Problem to work on :: Would you reproduce exactly the lines below from the one holding "535,1169 L 554,1043" through the one holding "<!-- markers -->", inclusive, and no others?

┌─ Records for processing

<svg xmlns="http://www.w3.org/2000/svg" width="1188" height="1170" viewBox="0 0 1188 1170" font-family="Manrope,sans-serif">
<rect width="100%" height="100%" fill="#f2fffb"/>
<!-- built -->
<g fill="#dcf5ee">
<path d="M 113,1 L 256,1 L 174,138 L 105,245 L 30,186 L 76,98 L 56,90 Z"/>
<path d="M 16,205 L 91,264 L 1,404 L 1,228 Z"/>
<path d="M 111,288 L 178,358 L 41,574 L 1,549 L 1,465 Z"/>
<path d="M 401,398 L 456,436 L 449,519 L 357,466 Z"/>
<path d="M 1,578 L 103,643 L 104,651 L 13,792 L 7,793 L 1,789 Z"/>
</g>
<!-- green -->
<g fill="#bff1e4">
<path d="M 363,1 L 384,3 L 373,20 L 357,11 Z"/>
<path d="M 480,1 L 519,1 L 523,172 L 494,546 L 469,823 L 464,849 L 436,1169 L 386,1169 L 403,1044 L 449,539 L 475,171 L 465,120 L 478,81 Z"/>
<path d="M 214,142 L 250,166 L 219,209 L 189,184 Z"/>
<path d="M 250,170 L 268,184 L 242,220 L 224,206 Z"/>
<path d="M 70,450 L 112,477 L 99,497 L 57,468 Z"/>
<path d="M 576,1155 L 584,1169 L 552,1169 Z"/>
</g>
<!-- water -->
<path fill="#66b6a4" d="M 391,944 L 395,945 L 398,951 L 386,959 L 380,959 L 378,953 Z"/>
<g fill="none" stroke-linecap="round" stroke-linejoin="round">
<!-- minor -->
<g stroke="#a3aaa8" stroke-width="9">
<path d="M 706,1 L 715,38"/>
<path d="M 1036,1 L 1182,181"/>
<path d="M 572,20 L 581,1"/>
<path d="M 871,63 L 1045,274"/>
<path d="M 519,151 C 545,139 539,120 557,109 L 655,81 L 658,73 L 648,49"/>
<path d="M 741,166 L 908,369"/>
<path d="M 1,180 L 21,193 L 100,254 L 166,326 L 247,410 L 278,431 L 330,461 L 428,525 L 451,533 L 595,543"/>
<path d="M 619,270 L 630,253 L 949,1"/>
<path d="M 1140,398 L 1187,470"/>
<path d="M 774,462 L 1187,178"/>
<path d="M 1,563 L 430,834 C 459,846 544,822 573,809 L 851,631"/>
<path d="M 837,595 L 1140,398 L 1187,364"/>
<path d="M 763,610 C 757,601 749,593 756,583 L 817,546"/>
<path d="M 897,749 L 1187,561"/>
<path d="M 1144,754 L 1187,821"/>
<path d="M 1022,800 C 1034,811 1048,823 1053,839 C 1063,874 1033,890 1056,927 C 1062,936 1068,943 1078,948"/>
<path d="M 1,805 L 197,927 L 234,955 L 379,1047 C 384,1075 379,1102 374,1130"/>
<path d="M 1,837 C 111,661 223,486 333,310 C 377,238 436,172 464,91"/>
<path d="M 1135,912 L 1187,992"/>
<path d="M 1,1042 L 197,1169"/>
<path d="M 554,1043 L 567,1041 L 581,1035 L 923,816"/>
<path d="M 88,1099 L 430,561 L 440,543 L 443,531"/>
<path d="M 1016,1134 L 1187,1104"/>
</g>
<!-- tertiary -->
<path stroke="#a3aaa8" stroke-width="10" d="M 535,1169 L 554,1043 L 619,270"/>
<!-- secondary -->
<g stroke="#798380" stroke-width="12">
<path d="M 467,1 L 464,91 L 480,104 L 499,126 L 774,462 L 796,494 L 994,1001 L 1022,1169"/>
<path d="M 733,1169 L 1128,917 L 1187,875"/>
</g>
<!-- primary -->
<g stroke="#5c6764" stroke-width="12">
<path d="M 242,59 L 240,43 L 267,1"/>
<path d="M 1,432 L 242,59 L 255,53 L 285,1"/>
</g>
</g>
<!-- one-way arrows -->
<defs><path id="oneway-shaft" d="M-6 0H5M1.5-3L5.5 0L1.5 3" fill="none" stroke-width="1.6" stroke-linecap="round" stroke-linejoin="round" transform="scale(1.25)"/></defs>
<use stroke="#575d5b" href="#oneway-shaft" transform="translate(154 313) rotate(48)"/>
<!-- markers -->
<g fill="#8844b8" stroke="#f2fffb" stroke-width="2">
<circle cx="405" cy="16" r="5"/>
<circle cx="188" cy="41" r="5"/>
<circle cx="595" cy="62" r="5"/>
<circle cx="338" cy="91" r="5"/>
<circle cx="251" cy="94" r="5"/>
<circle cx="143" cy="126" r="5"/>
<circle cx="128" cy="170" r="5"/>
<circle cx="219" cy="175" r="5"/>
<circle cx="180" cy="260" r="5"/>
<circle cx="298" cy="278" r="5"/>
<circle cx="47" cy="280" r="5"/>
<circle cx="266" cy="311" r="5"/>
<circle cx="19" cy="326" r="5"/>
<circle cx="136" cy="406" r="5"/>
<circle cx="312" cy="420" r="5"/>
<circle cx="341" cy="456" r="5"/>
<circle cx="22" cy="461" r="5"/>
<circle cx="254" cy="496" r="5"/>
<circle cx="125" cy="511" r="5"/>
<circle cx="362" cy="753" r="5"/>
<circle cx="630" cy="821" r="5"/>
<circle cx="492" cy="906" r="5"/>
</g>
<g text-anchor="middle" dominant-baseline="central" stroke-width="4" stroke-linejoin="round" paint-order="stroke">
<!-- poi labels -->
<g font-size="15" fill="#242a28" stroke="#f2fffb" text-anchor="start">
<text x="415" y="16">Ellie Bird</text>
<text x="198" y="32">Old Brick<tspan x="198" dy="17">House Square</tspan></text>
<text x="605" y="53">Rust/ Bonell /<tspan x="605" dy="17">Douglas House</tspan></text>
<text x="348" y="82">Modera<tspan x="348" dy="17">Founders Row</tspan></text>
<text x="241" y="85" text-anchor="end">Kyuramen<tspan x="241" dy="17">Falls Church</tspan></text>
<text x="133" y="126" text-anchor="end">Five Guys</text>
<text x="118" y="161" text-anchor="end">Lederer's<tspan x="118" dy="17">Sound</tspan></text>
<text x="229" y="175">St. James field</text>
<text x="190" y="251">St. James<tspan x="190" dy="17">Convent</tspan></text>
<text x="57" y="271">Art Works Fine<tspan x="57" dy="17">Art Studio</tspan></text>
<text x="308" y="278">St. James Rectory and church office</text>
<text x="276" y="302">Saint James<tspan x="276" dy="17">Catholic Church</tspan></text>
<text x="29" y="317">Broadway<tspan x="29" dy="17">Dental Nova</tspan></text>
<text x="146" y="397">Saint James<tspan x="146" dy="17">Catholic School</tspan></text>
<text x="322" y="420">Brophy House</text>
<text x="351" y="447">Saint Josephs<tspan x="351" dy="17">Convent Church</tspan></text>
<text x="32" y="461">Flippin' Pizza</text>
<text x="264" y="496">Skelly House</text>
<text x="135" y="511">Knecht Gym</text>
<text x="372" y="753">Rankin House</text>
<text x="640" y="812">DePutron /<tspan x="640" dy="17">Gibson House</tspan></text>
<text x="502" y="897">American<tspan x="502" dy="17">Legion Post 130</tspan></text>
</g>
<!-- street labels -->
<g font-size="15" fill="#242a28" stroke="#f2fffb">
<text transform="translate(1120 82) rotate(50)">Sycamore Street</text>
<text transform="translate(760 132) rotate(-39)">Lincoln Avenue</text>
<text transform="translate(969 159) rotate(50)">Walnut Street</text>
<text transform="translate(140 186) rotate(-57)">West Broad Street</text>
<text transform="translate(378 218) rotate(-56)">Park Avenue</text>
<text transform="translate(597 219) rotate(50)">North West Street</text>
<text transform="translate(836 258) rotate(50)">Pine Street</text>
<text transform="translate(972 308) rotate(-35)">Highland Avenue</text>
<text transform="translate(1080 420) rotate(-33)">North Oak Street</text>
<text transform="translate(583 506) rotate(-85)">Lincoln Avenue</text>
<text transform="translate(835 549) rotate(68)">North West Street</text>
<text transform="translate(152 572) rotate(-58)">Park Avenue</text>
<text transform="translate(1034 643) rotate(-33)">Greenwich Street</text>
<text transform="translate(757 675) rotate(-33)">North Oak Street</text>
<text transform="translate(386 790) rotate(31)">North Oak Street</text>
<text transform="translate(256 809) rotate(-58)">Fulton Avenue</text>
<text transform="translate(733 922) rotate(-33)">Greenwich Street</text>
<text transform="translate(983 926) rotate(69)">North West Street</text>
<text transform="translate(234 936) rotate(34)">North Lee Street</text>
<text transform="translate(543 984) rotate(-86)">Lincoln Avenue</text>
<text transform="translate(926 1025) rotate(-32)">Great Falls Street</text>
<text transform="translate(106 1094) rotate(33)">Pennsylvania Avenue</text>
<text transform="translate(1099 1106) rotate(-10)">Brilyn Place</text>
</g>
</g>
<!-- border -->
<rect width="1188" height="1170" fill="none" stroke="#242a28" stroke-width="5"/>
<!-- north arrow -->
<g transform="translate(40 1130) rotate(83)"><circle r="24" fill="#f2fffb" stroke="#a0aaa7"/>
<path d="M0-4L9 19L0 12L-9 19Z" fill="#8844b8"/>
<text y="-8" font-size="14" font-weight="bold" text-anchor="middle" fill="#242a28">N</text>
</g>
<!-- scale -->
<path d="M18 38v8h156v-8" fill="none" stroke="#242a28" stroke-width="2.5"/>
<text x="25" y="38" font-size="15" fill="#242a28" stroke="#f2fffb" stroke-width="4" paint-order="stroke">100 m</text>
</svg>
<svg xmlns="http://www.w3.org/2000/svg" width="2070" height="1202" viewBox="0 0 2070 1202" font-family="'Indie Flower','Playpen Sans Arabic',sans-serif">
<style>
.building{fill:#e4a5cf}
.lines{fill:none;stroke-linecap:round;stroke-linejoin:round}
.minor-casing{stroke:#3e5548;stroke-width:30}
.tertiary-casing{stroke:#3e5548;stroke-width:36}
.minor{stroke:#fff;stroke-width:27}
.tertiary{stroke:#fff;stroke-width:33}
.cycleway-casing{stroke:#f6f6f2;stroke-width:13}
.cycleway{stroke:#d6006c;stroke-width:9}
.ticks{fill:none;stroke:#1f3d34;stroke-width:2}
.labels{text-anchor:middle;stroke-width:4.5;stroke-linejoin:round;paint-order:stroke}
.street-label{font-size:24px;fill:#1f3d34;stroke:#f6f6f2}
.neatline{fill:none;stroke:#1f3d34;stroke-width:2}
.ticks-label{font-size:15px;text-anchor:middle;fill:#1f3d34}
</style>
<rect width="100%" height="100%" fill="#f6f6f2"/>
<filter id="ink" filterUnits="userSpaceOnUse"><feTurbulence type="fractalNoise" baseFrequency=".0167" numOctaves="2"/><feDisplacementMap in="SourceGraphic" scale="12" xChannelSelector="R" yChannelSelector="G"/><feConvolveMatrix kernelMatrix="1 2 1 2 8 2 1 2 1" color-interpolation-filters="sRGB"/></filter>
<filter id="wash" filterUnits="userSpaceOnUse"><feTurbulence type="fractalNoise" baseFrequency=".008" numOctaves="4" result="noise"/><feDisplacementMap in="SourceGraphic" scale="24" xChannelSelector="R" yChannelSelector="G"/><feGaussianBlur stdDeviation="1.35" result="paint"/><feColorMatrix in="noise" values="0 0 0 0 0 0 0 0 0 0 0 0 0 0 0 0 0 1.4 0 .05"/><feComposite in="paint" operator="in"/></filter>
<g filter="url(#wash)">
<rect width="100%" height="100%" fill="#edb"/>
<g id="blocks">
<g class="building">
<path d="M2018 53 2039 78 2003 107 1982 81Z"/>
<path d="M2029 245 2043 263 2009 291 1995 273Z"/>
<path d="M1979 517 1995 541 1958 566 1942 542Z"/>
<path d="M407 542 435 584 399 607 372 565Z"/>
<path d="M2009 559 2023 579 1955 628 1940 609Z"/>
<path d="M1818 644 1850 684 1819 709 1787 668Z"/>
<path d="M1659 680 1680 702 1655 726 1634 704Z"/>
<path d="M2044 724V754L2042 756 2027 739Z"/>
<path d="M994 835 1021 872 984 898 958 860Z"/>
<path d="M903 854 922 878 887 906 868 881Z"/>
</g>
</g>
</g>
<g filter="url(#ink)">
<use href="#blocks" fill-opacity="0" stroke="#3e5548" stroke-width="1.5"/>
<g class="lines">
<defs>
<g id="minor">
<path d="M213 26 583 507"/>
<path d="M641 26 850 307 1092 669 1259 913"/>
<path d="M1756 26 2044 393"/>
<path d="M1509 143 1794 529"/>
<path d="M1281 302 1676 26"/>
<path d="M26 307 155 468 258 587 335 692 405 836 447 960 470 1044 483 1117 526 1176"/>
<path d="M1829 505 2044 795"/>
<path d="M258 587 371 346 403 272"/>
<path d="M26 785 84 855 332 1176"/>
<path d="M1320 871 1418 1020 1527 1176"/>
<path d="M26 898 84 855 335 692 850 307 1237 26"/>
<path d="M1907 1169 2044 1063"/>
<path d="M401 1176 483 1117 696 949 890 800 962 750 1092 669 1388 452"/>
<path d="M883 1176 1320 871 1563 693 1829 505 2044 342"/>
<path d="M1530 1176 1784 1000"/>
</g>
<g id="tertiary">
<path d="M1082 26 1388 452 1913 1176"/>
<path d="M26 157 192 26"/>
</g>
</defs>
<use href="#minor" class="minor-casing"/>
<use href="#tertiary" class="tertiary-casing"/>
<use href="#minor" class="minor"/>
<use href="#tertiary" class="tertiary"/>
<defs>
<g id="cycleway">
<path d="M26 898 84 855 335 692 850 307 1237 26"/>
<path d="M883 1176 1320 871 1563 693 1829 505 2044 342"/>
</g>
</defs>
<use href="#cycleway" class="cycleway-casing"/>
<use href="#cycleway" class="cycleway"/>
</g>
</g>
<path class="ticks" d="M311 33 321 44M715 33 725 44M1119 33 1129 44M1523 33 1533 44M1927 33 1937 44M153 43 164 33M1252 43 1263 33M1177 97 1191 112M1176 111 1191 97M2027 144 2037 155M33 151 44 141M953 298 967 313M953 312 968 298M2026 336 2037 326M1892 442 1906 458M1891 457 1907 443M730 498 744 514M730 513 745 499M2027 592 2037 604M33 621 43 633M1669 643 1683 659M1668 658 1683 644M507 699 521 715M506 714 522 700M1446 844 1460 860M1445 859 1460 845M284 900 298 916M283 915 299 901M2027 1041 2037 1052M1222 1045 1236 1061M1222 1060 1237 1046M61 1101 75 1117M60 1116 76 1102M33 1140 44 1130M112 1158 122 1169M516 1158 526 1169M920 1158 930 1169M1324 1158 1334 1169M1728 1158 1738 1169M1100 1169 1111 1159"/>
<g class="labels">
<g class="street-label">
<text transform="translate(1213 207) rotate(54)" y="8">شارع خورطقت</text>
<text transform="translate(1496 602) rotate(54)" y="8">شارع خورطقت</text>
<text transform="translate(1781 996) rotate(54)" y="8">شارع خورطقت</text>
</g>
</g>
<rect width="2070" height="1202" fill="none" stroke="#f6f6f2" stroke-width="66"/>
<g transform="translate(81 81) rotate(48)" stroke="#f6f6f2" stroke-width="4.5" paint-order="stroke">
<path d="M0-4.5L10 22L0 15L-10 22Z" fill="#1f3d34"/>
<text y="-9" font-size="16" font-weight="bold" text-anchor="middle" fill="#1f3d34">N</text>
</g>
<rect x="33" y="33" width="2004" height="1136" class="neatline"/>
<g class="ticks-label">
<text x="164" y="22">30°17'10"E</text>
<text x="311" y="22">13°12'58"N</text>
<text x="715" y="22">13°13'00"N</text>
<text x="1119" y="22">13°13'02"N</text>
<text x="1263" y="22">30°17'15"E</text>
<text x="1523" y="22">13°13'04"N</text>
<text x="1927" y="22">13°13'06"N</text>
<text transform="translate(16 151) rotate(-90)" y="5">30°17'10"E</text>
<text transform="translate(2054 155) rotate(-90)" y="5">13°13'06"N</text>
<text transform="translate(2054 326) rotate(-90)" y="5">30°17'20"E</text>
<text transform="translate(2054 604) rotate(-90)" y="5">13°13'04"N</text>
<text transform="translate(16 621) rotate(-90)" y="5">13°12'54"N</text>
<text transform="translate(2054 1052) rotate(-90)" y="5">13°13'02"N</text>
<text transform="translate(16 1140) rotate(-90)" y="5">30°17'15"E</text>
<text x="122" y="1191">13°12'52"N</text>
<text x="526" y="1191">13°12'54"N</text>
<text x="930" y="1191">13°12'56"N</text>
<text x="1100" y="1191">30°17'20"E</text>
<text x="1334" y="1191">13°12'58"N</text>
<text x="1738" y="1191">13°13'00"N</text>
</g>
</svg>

└─

Answer to the exercise ::
<path stroke="#a3aaa8" stroke-width="10" d="M 535,1169 L 554,1043 L 619,270"/>
<!-- secondary -->
<g stroke="#798380" stroke-width="12">
<path d="M 467,1 L 464,91 L 480,104 L 499,126 L 774,462 L 796,494 L 994,1001 L 1022,1169"/>
<path d="M 733,1169 L 1128,917 L 1187,875"/>
</g>
<!-- primary -->
<g stroke="#5c6764" stroke-width="12">
<path d="M 242,59 L 240,43 L 267,1"/>
<path d="M 1,432 L 242,59 L 255,53 L 285,1"/>
</g>
</g>
<!-- one-way arrows -->
<defs><path id="oneway-shaft" d="M-6 0H5M1.5-3L5.5 0L1.5 3" fill="none" stroke-width="1.6" stroke-linecap="round" stroke-linejoin="round" transform="scale(1.25)"/></defs>
<use stroke="#575d5b" href="#oneway-shaft" transform="translate(154 313) rotate(48)"/>
<!-- markers -->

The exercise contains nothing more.